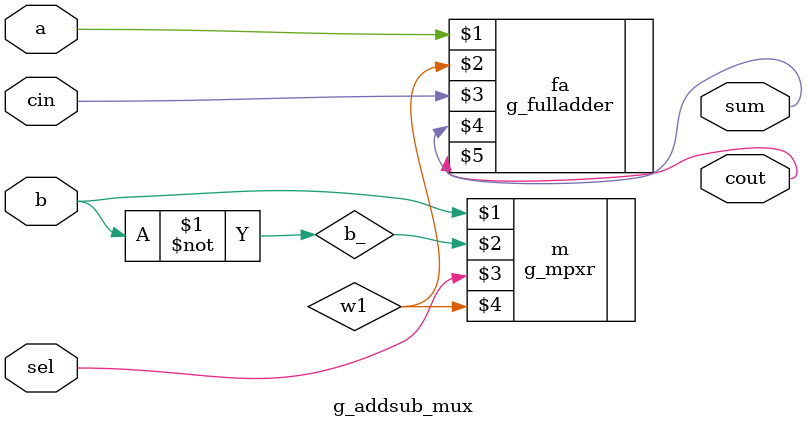
<source format=v>
module g_addsub_mux(a,b,cin,sel,sum,cout);
    input a,b,cin,sel;
    output sum,cout;

    wire b_,w1,w2;
    not(b_,b);
    g_mpxr m(b,b_,sel,w1);
    g_fulladder fa(a,w1,cin,sum,cout);
endmodule

</source>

■ Required work ■
Tally lines in the listing above that include the word "cout"; respond with that number only.

■ Worked solution ■
3